Dmitri Dmitriyevich Shostakovich (25 September 1906 – 9 August 1975) was a Russian composer of classical music.
His style is, on the one hand, well known for its exaggerated, tense emotions often bordering on the grotesque; and on the other hand, for its subtle irony and light wit. Not very surprising, considering that Shostakovich worked in an era when Soviet censors dictated what kind of art is acceptable, particularly under Josef Stalin. He had to learn to be discreet and hide clever musical hints beneath bombastic, "clichéd" music.
His music provides many awesome moments. Most notably, his Symphony No. 5 in D minor moved his audience to tears because it evoked to them vivid images of their oppression under the Soviet dictatorship. Somehow, at the same time, that same dictatorship praised the symphony for being patriotic and pro-communist; the censors never picked up on the subtle musical subversions.
Tropes that apply to him and his works include:
- All Issues Are Political Issues: In common with the Soviet Union's politicization of art, Shostakovich had to tread very carefully, even with fully-instrumental works, lest he do something to offend the Culture Police.
- Dramatic Timpani: The finale of Symphony No. 5 in D minor went to town on this trope.
- Early-Installment Weirdness: The style of the young Shostakovich is vastly different from the older one, for obvious reasons.
- "Psycho" Strings: Shostakovich was particularly fond of these, using them to create an atmosphere of unsettling tension even where one would not expect to find such.
- Sanity Slippage: He struggled pretty hard to keep himself on the party line - to the point where his wits almost eroded. Consider that Shostakovich pre-1930 was out of reins in a fashion that would surprise any member of the party after The Purge.
- Sell-Out: Many of his Western contemporaries considered him to be this, as he lived as good a life an artist could in the Soviet Union, writing what are effectively Soviet and Stalinist propaganda pieces. It didn't help that he refused to leave the Soviet Union despite being given the opportunity to.
- Stealth Parody: Symphony No. 5 in D minor, 'An Artist's Creative Response to Just Criticism', was hurriedly composed to curry favour with the Party apparatchiks through the sort of simple, heroic classical music that they preferred, after Pravda's slamming of Lady Macbeth left Shostakovich on very thin ice indeed. They happily lapped it up too, not noticing the little details that he had slipped in to convey his own opinion of the project, like the "Psycho" Strings in the grand, triumphant finale.

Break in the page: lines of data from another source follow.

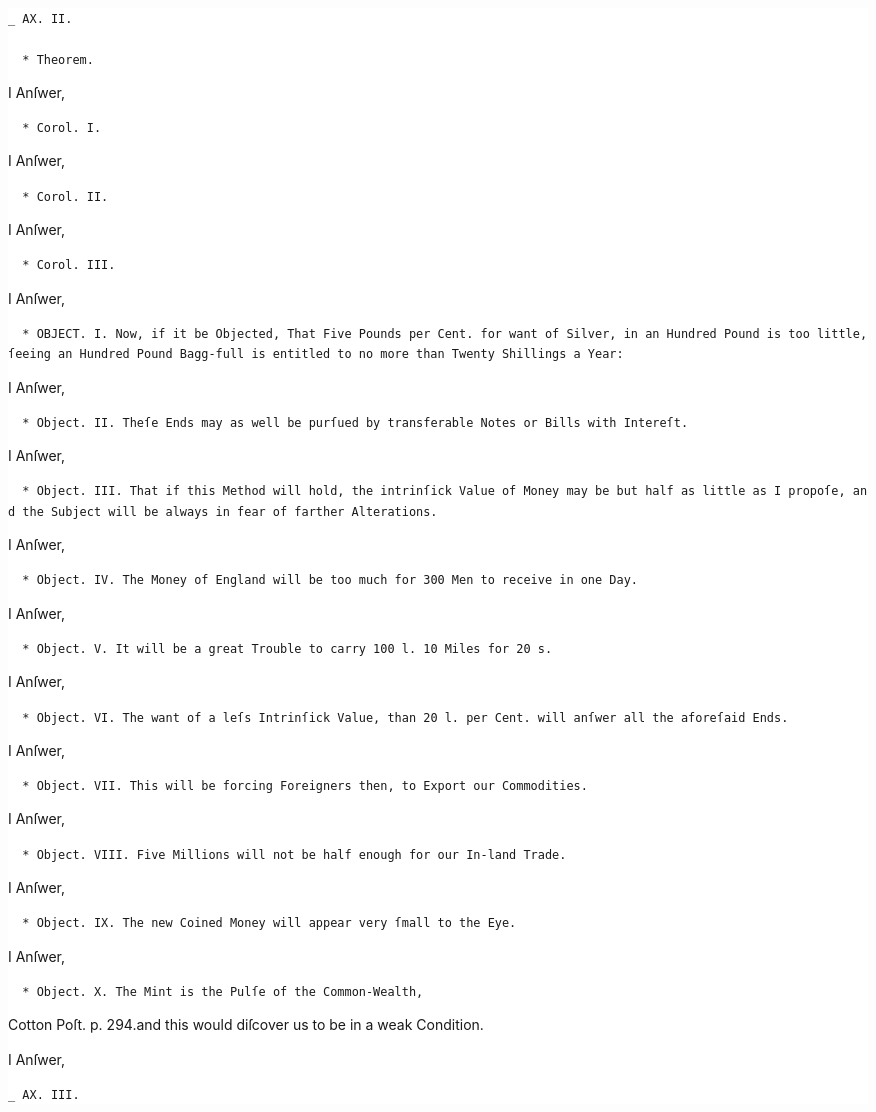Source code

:     _ AX. II.

      * Theorem.

I Anſwer,

      * Corol. I.

I Anſwer,

      * Corol. II.

I Anſwer,

      * Corol. III.

I Anſwer,

      * OBJECT. I. Now, if it be Objected, That Five Pounds per Cent. for want of Silver, in an Hundred Pound is too little, ſeeing an Hundred Pound Bagg-full is entitled to no more than Twenty Shillings a Year:

I Anſwer,

      * Object. II. Theſe Ends may as well be purſued by transferable Notes or Bills with Intereſt.

I Anſwer,

      * Object. III. That if this Method will hold, the intrinſick Value of Money may be but half as little as I propoſe, and the Subject will be always in fear of farther Alterations.

I Anſwer,

      * Object. IV. The Money of England will be too much for 300 Men to receive in one Day.

I Anſwer,

      * Object. V. It will be a great Trouble to carry 100 l. 10 Miles for 20 s.

I Anſwer,

      * Object. VI. The want of a leſs Intrinſick Value, than 20 l. per Cent. will anſwer all the aforeſaid Ends.

I Anſwer,

      * Object. VII. This will be forcing Foreigners then, to Export our Commodities.

I Anſwer,

      * Object. VIII. Five Millions will not be half enough for our In-land Trade.

I Anſwer,

      * Object. IX. The new Coined Money will appear very ſmall to the Eye.

I Anſwer,

      * Object. X. The Mint is the Pulſe of the Common-Wealth,
Cotton Poſt. p. 294.and this would diſcover us to be in a weak Condition.

I Anſwer,

    _ AX. III.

- Take That!: After Pravda denounced Lady Macbeth of the Mtsensk District, forcing him to adhere more closely to Soviet-approved forms of music or face dire consequences, his work became littered with these.
- Symphony No. 9 in E♭ major shows him in full-on Deadpan Snarker mode, with victory celebration music (this was just after World War II ended) vying rather hopelessly with a Circus of Fear theme representing the Soviet leadership. Also, Wagnerian motifs are used to hint at the fact that Utopia Justifies the Means regimes aren't so different from each other.
- Symphony No. 13 in B♭ minor (Babi Yar) was a setting of poems that were openly critical of the Soviet government, mocking the careerism of government officials and referencing the fear of the government and women waiting in line for goods at sparsely-stocked stores. It was a struggle to find a conductor and soloist for the premiere, and the text was edited without his consent.
- Antiformalist Rayok note was an entire cantata for piano, four voices, and chorus, written to satirize the Zhdanov Doctrine. Mocking the official Soviet artistic and cultural policy of the time, it was never performed during Shostakovich's lifetime; he intended to publish it in the 1960s, but the backlash to Symphony No. 13 in B♭ minor persuaded him to keep it secret, and it was only premiered in 1989.
- Theremin: He pioneered the use of the Russian-invented electronic instrument in a film score as early as 1931.
- Title by Year: Two symphonies:
- Symphony No. 11 in G minor (The Year 1905), composed in 1957.
- Symphony No. 12 in D minor (The Year 1917), composed in 1961.